After spending months searching and deciding on the property of your choice, you’re ready to seal the deal. However, the process can be more complex than you think and involves more than just paying for the property and picking up the keys. Understanding the basics of property settlement can help you navigate through this legal framework and work out a deal that is in your best interest. Here are a few things to keep in mind before you finalise the settlement offer:
1. What is Property Settlement?
Property Settlement is the legal process to transfer the ownership from the property seller to the property buyer. This process is conducted conventionally by the legal and financial representatives of both parties.
While you can negotiate the settlement by yourself, legal and financial representatives are professionals who will aim to protect your interest by ensuring the documentation is correct. They are also in a better position to advise you on paying taxes, stamp duty and other legal paperwork required.
2. What is the settlement period on a house?

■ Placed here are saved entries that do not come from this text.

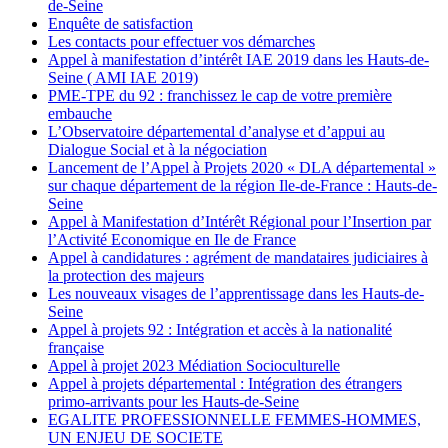
de-Seine
Enquête de satisfaction
Les contacts pour effectuer vos démarches
Appel à manifestation d’intérêt IAE 2019 dans les Hauts-de-
Seine ( AMI IAE 2019)
PME-TPE du 92 : franchissez le cap de votre première
embauche
L’Observatoire départemental d’analyse et d’appui au
Dialogue Social et à la négociation
Lancement de l’Appel à Projets 2020 « DLA départemental »
sur chaque département de la région Ile-de-France : Hauts-de-
Seine
Appel à Manifestation d’Intérêt Régional pour l’Insertion par
l’Activité Economique en Ile de France
Appel à candidatures : agrément de mandataires judiciaires à
la protection des majeurs
Les nouveaux visages de l’apprentissage dans les Hauts-de-
Seine
Appel à projets 92 : Intégration et accès à la nationalité
française
Appel à projet 2023 Médiation Socioculturelle
Appel à projets départemental : Intégration des étrangers
primo-arrivants pour les Hauts-de-Seine
EGALITE PROFESSIONNELLE FEMMES-HOMMES,
UN ENJEU DE SOCIETE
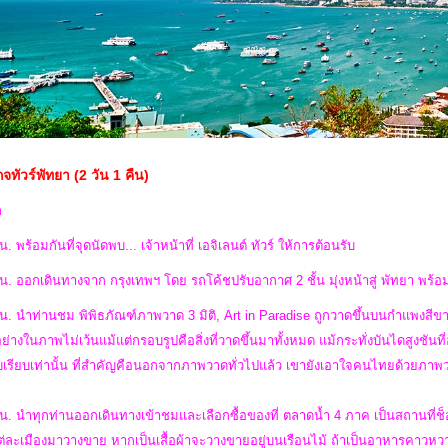
จทัวร์พัทยา (2 วัน 1 คืน)
ก
น. พร้อมกันที่จุดนัดพบ... เจ้าหน้าที่ เอจิเลนต์ ทัวร์ ให้การต้อนรับ
น. ออกเดินทางจาก กรุงเทพฯ โดย รถโค้ชปรับอากาศ 2 ชั้น มุ่งหน้าสู่ พัทยา พร้อม
น. นำท่านชม พิพิธภัณฑ์ภาพวาด 3 มิติ, Art in Paradise ถูกวาดขึ้นบนกำแพงสีขาว
กอย่างในภาพไม่เว้นแม้แต่กรอบรูปคือสิ่งที่วาดขึ้นมาทั้งหมด แม้กระทั่งบันไดสูงชัน
าบเรียบเท่านั้น ที่สำคัญคือนอกจากภาพวาดทั่วไปแล้ว เขายังเอาใจคนไทยด้ว
น. นำทุกท่านออกเดินทางเข้าชมและเลือกซื้อของที่ ตลาดน้ำ 4 ภาค เป็นสถานที่ช็อ
ต่ละเมืองมาวางขาย หากเป็นเสื้อผ้าจะวางขายอยู่บนเรือนไม้ ถ้าเป็นอาหารคาวหวา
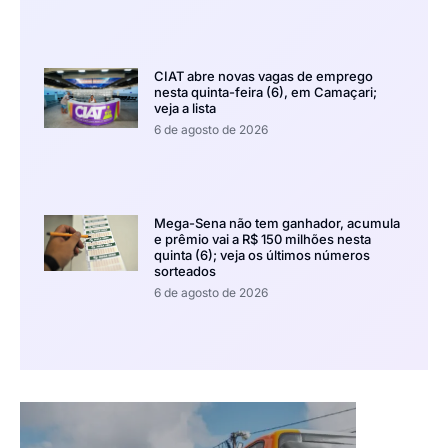
CIAT abre novas vagas de emprego
nesta quinta-feira (6), em Camaçari;
veja a lista
6 de agosto de 2026
Mega-Sena não tem ganhador, acumula
e prêmio vai a R$ 150 milhões nesta
quinta (6); veja os últimos números
sorteados
6 de agosto de 2026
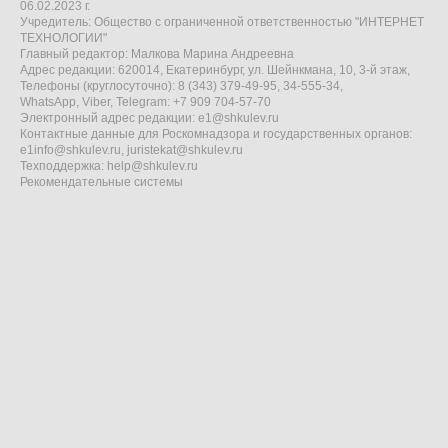
06.02.2023 г.
Учредитель: Общество с ограниченной ответственностью "ИНТЕРНЕТ
ТЕХНОЛОГИИ"
Главный редактор: Малкова Марина Андреевна
Адрес редакции: 620014, Екатеринбург, ул. Шейнкмана, 10, 3-й этаж,
Телефоны (круглосуточно): 8 (343) 379-49-95, 34-555-34,
WhatsApp, Viber, Telegram: +7 909 704-57-70
Электронный адрес редакции:
e1@shkulev.ru
Контактные данные для Роскомнадзора и государственных органов:
e1info@shkulev.ru
,
juristekat@shkulev.ru
Техподдержка:
help@shkulev.ru
Рекомендательные системы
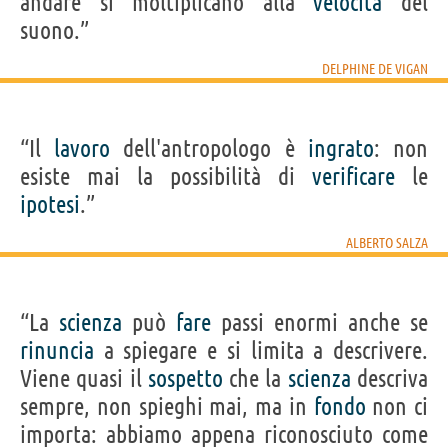
andare si moltiplicano alla
velocità
del
suono.”
DELPHINE DE VIGAN
“Il
lavoro
dell'antropologo è
ingrato
: non
esiste mai la possibilità di
verificare
le
ipotesi
.”
ALBERTO SALZA
“La
scienza
può
fare
passi enormi anche se
rinuncia
a spiegare e si limita a descrivere.
Viene quasi il
sospetto
che la
scienza
descriva
sempre, non spieghi mai, ma in
fondo
non ci
importa: abbiamo appena riconosciuto come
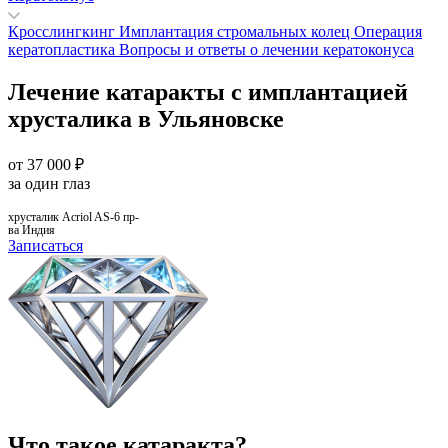
Кросслингкинг
Имплантация стромальных колец
Операция
кератопластика
Вопросы и ответы о лечении кератоконуса
Лечение катаракты с имплантацией
хрусталика в Ульяновске
от
37 000
₽
за один глаз
хрусталик Acriol AS-6 пр-
ва Индия
Записаться
Что такое катаракта?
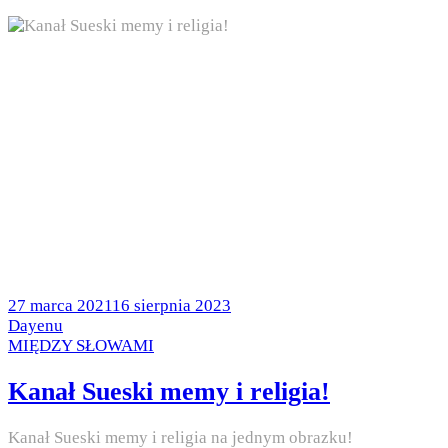
Posted
27 marca 2021
16 sierpnia 2023
on
by
Dayenu
Posted
MIĘDZY SŁOWAMI
in
Kanał Sueski memy i religia!
Kanał Sueski memy i religia na jednym obrazku!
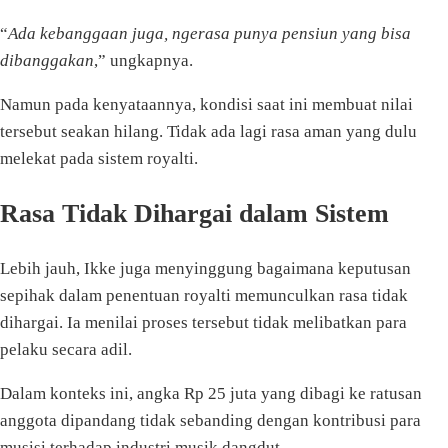
“
Ada kebanggaan juga, ngerasa punya pensiun yang bisa
dibanggakan
,” ungkapnya.
Namun pada kenyataannya, kondisi saat ini membuat nilai
tersebut seakan hilang. Tidak ada lagi rasa aman yang dulu
melekat pada sistem royalti.
Rasa Tidak Dihargai dalam Sistem
Lebih jauh, Ikke juga menyinggung bagaimana keputusan
sepihak dalam penentuan royalti memunculkan rasa tidak
dihargai. Ia menilai proses tersebut tidak melibatkan para
pelaku secara adil.
Dalam konteks ini, angka Rp 25 juta yang dibagi ke ratusan
anggota dipandang tidak sebanding dengan kontribusi para
musisi terhadap industri musik dangdut.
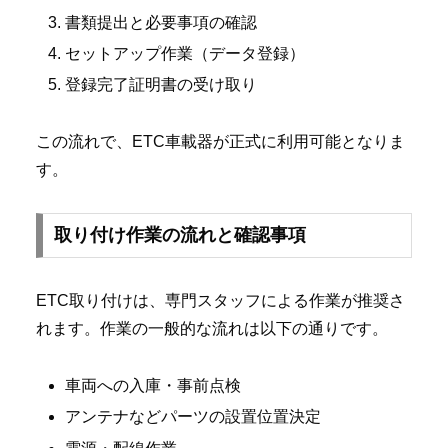
書類提出と必要事項の確認
セットアップ作業（データ登録）
登録完了証明書の受け取り
この流れで、ETC車載器が正式に利用可能となりま
す。
取り付け作業の流れと確認事項
ETC取り付けは、専門スタッフによる作業が推奨さ
れます。作業の一般的な流れは以下の通りです。
車両への入庫・事前点検
アンテナなどパーツの設置位置決定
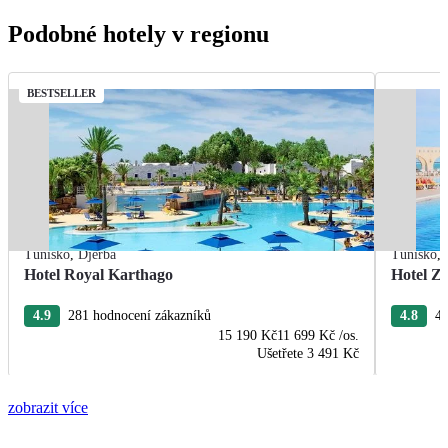
Podobné hotely v regionu
BESTSELLER
Tunisko
,
Djerba
Tunisko
,
Hotel Royal Karthago
Hotel Zi
4.9
281 hodnocení zákazníků
4.8
47
15 190 Kč
11 699 Kč
/os.
Ušetřete
3 491 Kč
zobrazit více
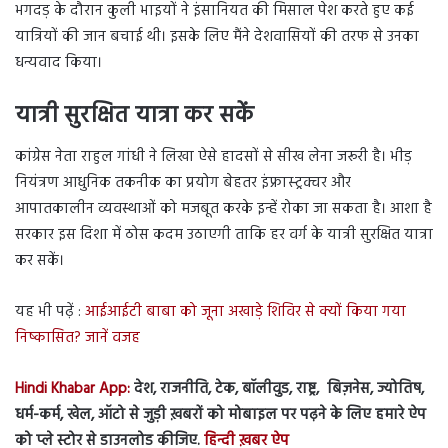
भगदड़ के दौरान कुली भाइयों ने इंसानियत की मिसाल पेश करते हुए कई
यात्रियों की जान बचाई थी। इसके लिए मैंने देशवासियों की तरफ से उनका
धन्यवाद किया।
यात्री सुरक्षित यात्रा कर सकें
कांग्रेस नेता राहुल गांधी ने लिखा ऐसे हादसों से सीख लेना जरूरी है। भीड़
नियंत्रण आधुनिक तकनीक का प्रयोग बेहतर इंफ्रास्ट्रक्चर और
आपातकालीन व्यवस्थाओं को मजबूत करके इन्हें रोका जा सकता है। आशा है
सरकार इस दिशा में ठोस कदम उठाएगी ताकि हर वर्ग के यात्री सुरक्षित यात्रा
कर सकें।
यह भी पढ़ें :
आईआईटी बाबा को जूना अखाड़े शिविर से क्यों किया गया
निष्कासित? जानें वजह
Hindi Khabar App:
देश, राजनीति, टेक, बॉलीवुड, राष्ट्र, बिज़नेस, ज्योतिष,
धर्म-कर्म, खेल, ऑटो से जुड़ी ख़बरों को मोबाइल पर पढ़ने के लिए हमारे ऐप
को प्ले स्टोर से डाउनलोड कीजिए.
हिन्दी ख़बर ऐप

The date of the settlement is set by the seller of the property. Usually, the settlement period is between 30 to 90 days from the day the contract of sale is signed. However, this can be negotiated.
3. How can I prepare for settlement?
The best you can do is make sure all your documents are in line and you’ve crossed off each of the items on the below checklist.
The contract of sale is signed and dated with an agreed-upon settlement date.
Financial arrangements like stamp duty, home insurance, etc have been organised prior to the settlement day.
Ensure documents are filed for the registration of the property and other paperwork is completed.
Your representatives have conducted a title search and any third-party owners holding rights over the property have been removed.
You are entitled for a property inspection before the settlement date. So, make sure the property is in the same condition on the settlement day as it was when you signed the contract of sale. A few things to pay close attention to would be wall fittings, heating/cooling systems, and other structures. You can also arrange for a building inspector for a professional opinion.
4. What to expect on the day of settlement?
Your legal or financial representatives will be the professionals managing this for you from liaising with the bank to arranging the meeting with the seller and their representatives.
They will make sure that other fees like transfer duty, taxes etc have been taken care of. You don’t need to be present on the settlement day. All documents can be signed by you and handed over to your representative beforehand. Once this is completed, you can legally take possession of the property.
5. What happens after the settlement?
Until the day of the settlement, the rates and other fees of the property were the responsibility of the seller. Now that ownership has been transferred and you are the titular owner of the property, after the settlement day these expenses are now your responsibility.
Property settlement can be exciting and stressful at the same time. Just remember to find representatives you trust and double-check your paperwork thoroughly. After all, this will be a decision you will be living with for a long time. The best you can do is to know what to expect and prepare for the same.